GET my_index/_search
{
  "query": {
    "nested": {
      "path": "field",
      "query": {
        "bool": {
          "must_not": [
            {
              "match": {
                "field.subfield": "1"
              }
            }
          ]
        }
      }
    }
  }
}

Another option is to have a scripted search query, like bellow.

Note

The subfield is mapped as a keyword, and the value to be compared with all items of the subfield array is sent as a parameter (valueSub).

doc["field.subfield.keyword"].values.length => how many different values the array has
doc["field.subfield.keyword"].value => the value o the array

GET my_index/_search
{
  "query": {
    "script": {
      "script": {
        "lang": "painless",
        "source": """
                int subLen = doc["field.subfield.keyword"].values.length;
                if(subLen == 1 && doc["field.subfield.keyword"].value == params.valueSubfield)
                 false;
                else
                 true;
        """,
        "params": {
          "valueSubfield": "1"
        }
      }
    }
  }
}

Hi,

thanks!

Abdon this would be ok, but I would need to reindex all the items (which are in millions of large items and takes days).

Tamara yours looks easier but how to scripted filters affect performance?
If it's a big performance hit it might still be better to reindex my items.

Unfortunately, nothing is free in life :slight_smile:

The reindex operation may take a while, but it is a one time thing and after that you can query the nested objects.

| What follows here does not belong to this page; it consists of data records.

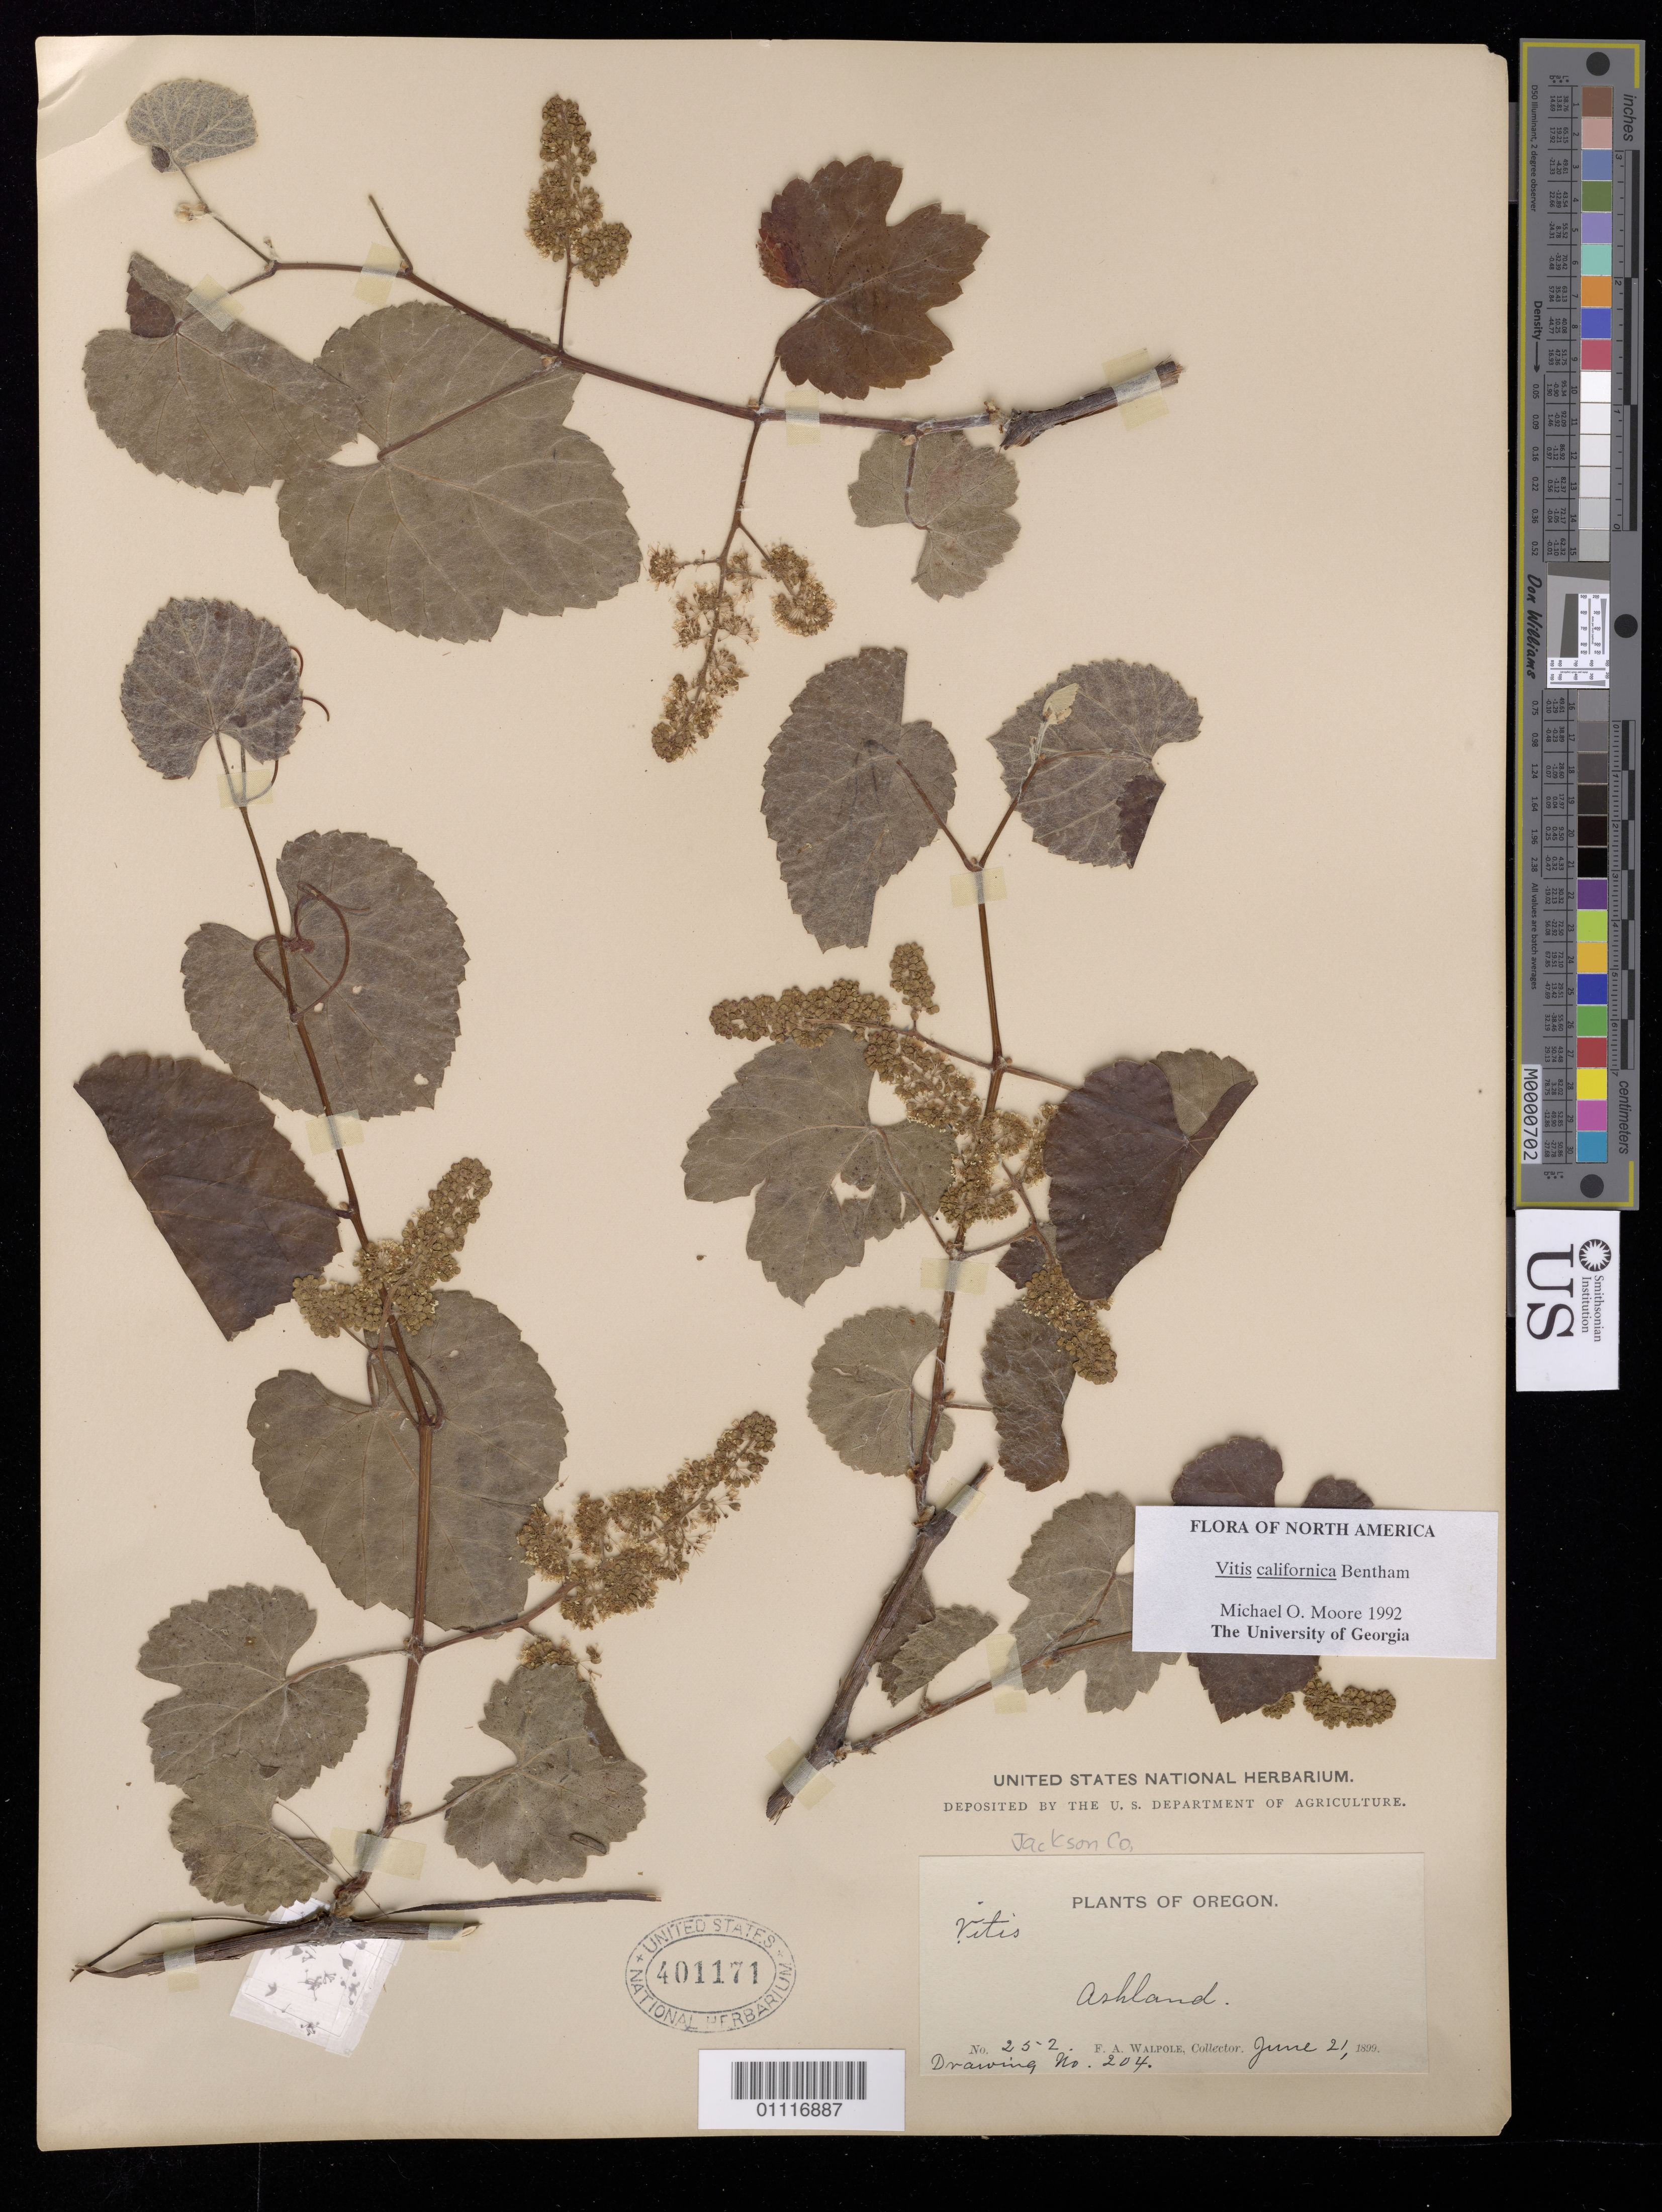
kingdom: Plantae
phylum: Tracheophyta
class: Magnoliopsida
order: Vitales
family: Vitaceae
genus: Vitis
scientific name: Vitis californica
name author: Benth.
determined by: Moore, M. O.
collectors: F. Walpole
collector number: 252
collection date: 1899-06-21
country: United States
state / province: Oregon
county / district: Jackson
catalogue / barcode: US 401171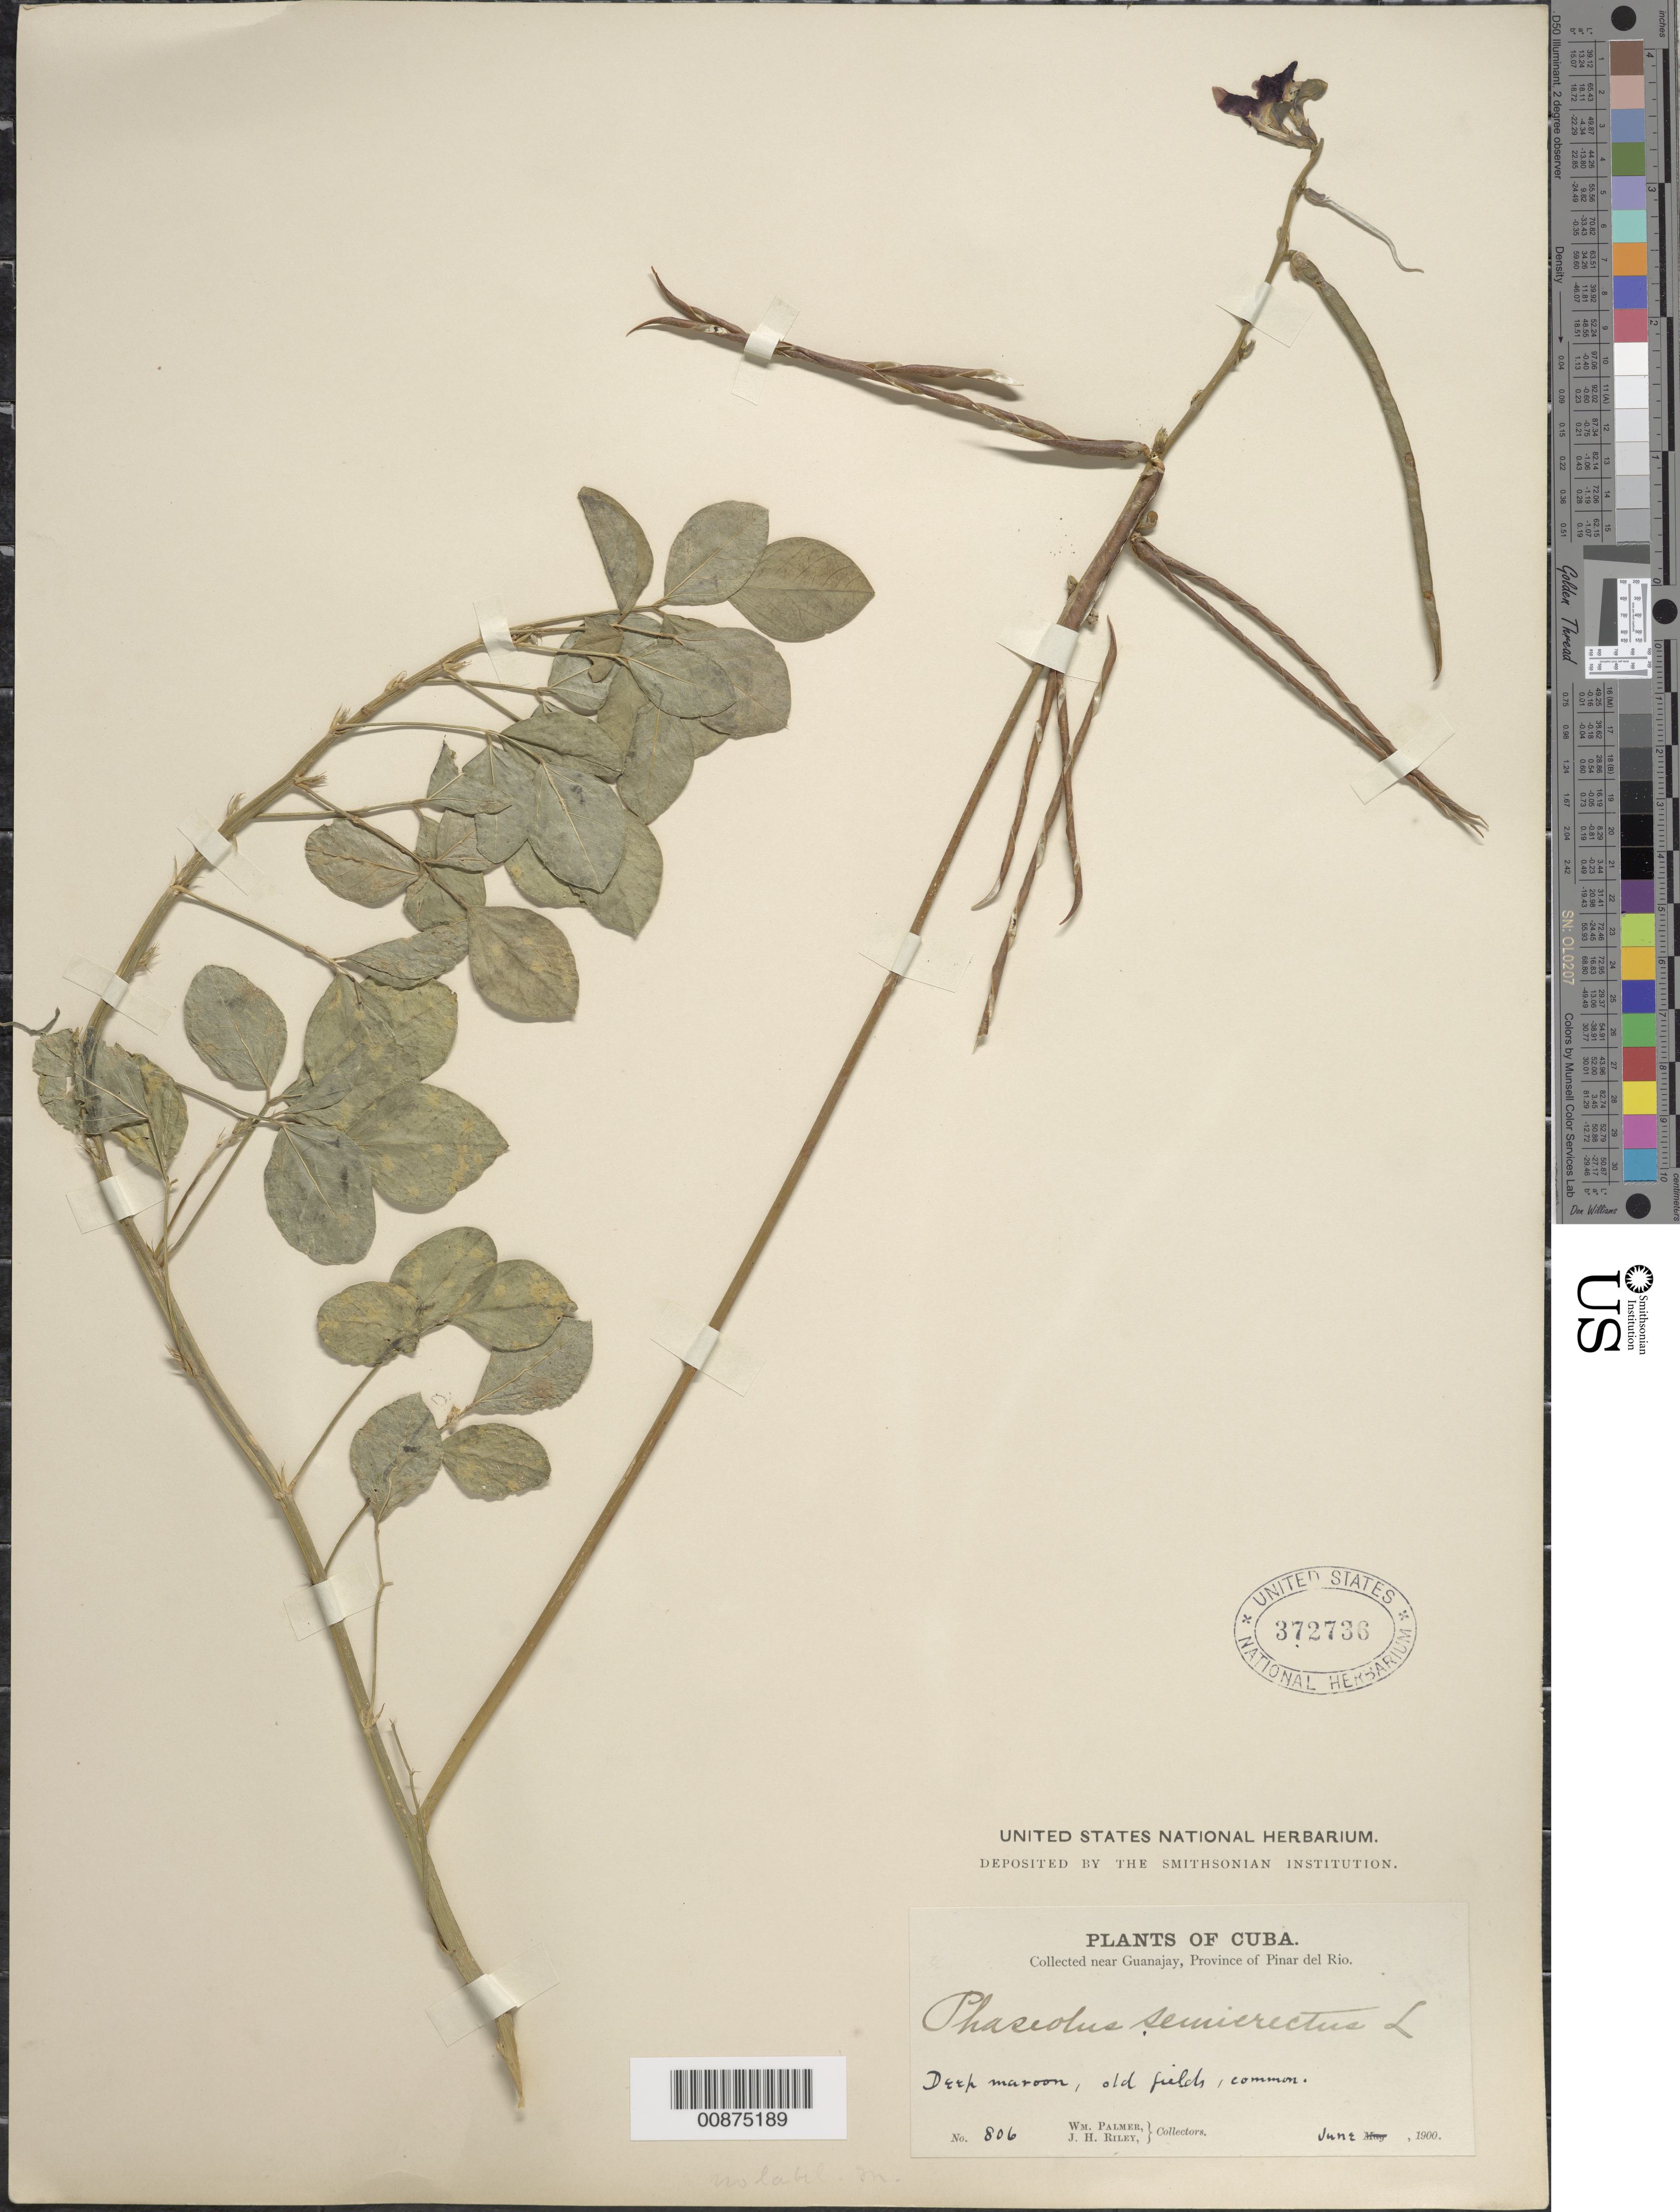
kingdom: Plantae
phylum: Tracheophyta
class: Magnoliopsida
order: Fabales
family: Fabaceae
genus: Macroptilium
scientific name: Macroptilium lathyroides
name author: (L.) Urb.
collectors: W. Palmer & J. H. Riley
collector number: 806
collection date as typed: Jun 1900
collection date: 1900-06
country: Cuba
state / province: Pinar del Rio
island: Cuba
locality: Near Guanajay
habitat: Old fields.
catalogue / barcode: US 372736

Script queries can be computationally expensive, and they may take a long time if you want to run those against a lot of documents (as Elasticsearch will basically have to execute the query against each of your documents every time you use this query).

Maybe you can test if the script query performance is acceptable on your dataset? If it works well for you, then that's great. Maybe a hybrid approach works for you: use a script query until such time that you will have to reindex anyway (for an upgrade or something like that)?

Yeah probably mixed approach will be best.
Will try script and we will see if we need to reindex.

Thanks.

This topic was automatically closed 28 days after the last reply. New replies are no longer allowed.